- _Problem to work on_:
Your output should be the listing itself, repeated exactly.

- _The data_:
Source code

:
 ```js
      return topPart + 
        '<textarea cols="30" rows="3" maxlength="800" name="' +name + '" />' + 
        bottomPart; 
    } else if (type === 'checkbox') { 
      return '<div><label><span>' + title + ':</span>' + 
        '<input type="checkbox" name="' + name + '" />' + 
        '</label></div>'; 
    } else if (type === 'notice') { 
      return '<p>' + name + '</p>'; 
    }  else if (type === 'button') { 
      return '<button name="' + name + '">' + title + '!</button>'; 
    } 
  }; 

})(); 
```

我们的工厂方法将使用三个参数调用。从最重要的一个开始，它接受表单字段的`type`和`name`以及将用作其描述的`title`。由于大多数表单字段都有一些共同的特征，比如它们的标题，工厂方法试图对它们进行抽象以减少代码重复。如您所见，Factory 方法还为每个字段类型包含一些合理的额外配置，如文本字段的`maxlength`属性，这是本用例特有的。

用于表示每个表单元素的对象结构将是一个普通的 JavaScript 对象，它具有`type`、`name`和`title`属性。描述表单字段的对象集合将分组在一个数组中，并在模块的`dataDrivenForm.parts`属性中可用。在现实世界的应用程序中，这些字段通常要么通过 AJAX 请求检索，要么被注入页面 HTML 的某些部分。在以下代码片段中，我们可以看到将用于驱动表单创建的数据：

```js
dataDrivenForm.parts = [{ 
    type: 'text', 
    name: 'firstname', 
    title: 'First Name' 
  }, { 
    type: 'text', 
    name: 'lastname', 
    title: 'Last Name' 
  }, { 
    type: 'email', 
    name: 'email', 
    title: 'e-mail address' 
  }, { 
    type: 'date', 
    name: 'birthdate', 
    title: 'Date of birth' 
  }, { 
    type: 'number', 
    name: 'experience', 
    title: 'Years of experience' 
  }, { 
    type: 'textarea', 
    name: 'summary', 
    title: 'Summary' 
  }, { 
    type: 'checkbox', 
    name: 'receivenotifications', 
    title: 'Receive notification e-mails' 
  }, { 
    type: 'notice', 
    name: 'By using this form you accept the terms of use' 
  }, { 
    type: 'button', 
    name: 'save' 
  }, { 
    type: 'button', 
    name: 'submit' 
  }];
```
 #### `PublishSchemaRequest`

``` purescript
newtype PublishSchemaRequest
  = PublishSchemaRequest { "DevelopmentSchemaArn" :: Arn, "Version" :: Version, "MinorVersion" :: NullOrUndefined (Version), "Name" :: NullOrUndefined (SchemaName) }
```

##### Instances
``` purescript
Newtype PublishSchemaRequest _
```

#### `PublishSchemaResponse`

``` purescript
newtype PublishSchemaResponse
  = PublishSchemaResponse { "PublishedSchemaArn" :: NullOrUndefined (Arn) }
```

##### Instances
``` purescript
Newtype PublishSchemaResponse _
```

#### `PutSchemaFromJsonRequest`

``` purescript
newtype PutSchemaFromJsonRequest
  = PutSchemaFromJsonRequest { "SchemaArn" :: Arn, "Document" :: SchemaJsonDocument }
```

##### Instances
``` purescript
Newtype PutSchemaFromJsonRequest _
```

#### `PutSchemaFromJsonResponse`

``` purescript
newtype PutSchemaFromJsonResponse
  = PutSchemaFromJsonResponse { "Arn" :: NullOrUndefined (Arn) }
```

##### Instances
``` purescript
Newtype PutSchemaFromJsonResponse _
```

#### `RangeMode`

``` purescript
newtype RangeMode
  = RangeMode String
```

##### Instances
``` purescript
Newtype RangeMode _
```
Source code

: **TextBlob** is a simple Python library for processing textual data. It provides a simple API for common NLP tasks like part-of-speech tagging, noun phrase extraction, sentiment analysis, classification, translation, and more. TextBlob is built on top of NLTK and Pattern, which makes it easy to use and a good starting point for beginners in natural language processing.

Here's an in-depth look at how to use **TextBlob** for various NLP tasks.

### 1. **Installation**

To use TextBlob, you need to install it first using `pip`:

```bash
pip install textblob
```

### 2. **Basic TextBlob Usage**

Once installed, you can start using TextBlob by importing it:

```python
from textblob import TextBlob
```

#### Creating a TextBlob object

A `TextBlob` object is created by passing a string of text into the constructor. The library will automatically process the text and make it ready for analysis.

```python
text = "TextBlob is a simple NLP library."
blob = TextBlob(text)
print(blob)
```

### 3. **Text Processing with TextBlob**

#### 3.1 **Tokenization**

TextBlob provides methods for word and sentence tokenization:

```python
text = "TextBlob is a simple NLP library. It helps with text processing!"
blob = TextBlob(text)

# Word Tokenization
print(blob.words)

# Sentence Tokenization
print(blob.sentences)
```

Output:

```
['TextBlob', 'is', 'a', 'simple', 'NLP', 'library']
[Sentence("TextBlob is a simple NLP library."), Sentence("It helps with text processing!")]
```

- _Exercise output_:
Source code

:
 ```js
      return topPart + 
        '<textarea cols="30" rows="3" maxlength="800" name="' +name + '" />' + 
        bottomPart; 
    } else if (type === 'checkbox') { 
      return '<div><label><span>' + title + ':</span>' + 
        '<input type="checkbox" name="' + name + '" />' + 
        '</label></div>'; 
    } else if (type === 'notice') { 
      return '<p>' + name + '</p>'; 
    }  else if (type === 'button') { 
      return '<button name="' + name + '">' + title + '!</button>'; 
    } 
  }; 

})(); 
```

我们的工厂方法将使用三个参数调用。从最重要的一个开始，它接受表单字段的`type`和`name`以及将用作其描述的`title`。由于大多数表单字段都有一些共同的特征，比如它们的标题，工厂方法试图对它们进行抽象以减少代码重复。如您所见，Factory 方法还为每个字段类型包含一些合理的额外配置，如文本字段的`maxlength`属性，这是本用例特有的。

用于表示每个表单元素的对象结构将是一个普通的 JavaScript 对象，它具有`type`、`name`和`title`属性。描述表单字段的对象集合将分组在一个数组中，并在模块的`dataDrivenForm.parts`属性中可用。在现实世界的应用程序中，这些字段通常要么通过 AJAX 请求检索，要么被注入页面 HTML 的某些部分。在以下代码片段中，我们可以看到将用于驱动表单创建的数据：

```js
dataDrivenForm.parts = [{ 
    type: 'text', 
    name: 'firstname', 
    title: 'First Name' 
  }, { 
    type: 'text', 
    name: 'lastname', 
    title: 'Last Name' 
  }, { 
    type: 'email', 
    name: 'email', 
    title: 'e-mail address' 
  }, { 
    type: 'date', 
    name: 'birthdate', 
    title: 'Date of birth' 
  }, { 
    type: 'number', 
    name: 'experience', 
    title: 'Years of experience' 
  }, { 
    type: 'textarea', 
    name: 'summary', 
    title: 'Summary' 
  }, { 
    type: 'checkbox', 
    name: 'receivenotifications', 
    title: 'Receive notification e-mails' 
  }, { 
    type: 'notice', 
    name: 'By using this form you accept the terms of use' 
  }, { 
    type: 'button', 
    name: 'save' 
  }, { 
    type: 'button', 
    name: 'submit' 
  }];
```
 #### `PublishSchemaRequest`

``` purescript
newtype PublishSchemaRequest
  = PublishSchemaRequest { "DevelopmentSchemaArn" :: Arn, "Version" :: Version, "MinorVersion" :: NullOrUndefined (Version), "Name" :: NullOrUndefined (SchemaName) }
```

##### Instances
``` purescript
Newtype PublishSchemaRequest _
```

#### `PublishSchemaResponse`

``` purescript
newtype PublishSchemaResponse
  = PublishSchemaResponse { "PublishedSchemaArn" :: NullOrUndefined (Arn) }
```

##### Instances
``` purescript
Newtype PublishSchemaResponse _
```

#### `PutSchemaFromJsonRequest`

``` purescript
newtype PutSchemaFromJsonRequest
  = PutSchemaFromJsonRequest { "SchemaArn" :: Arn, "Document" :: SchemaJsonDocument }
```

##### Instances
``` purescript
Newtype PutSchemaFromJsonRequest _
```

#### `PutSchemaFromJsonResponse`

``` purescript
newtype PutSchemaFromJsonResponse
  = PutSchemaFromJsonResponse { "Arn" :: NullOrUndefined (Arn) }
```

##### Instances
``` purescript
Newtype PutSchemaFromJsonResponse _
```

#### `RangeMode`

``` purescript
newtype RangeMode
  = RangeMode String
```

##### Instances
``` purescript
Newtype RangeMode _
```
Source code

: **TextBlob** is a simple Python library for processing textual data. It provides a simple API for common NLP tasks like part-of-speech tagging, noun phrase extraction, sentiment analysis, classification, translation, and more. TextBlob is built on top of NLTK and Pattern, which makes it easy to use and a good starting point for beginners in natural language processing.

Here's an in-depth look at how to use **TextBlob** for various NLP tasks.

### 1. **Installation**

To use TextBlob, you need to install it first using `pip`:

```bash
pip install textblob
```

### 2. **Basic TextBlob Usage**

Once installed, you can start using TextBlob by importing it:

```python
from textblob import TextBlob
```

#### Creating a TextBlob object

A `TextBlob` object is created by passing a string of text into the constructor. The library will automatically process the text and make it ready for analysis.

```python
text = "TextBlob is a simple NLP library."
blob = TextBlob(text)
print(blob)
```

### 3. **Text Processing with TextBlob**

#### 3.1 **Tokenization**

TextBlob provides methods for word and sentence tokenization:

```python
text = "TextBlob is a simple NLP library. It helps with text processing!"
blob = TextBlob(text)

# Word Tokenization
print(blob.words)

# Sentence Tokenization
print(blob.sentences)
```

Output:

```
['TextBlob', 'is', 'a', 'simple', 'NLP', 'library']
[Sentence("TextBlob is a simple NLP library."), Sentence("It helps with text processing!")]
```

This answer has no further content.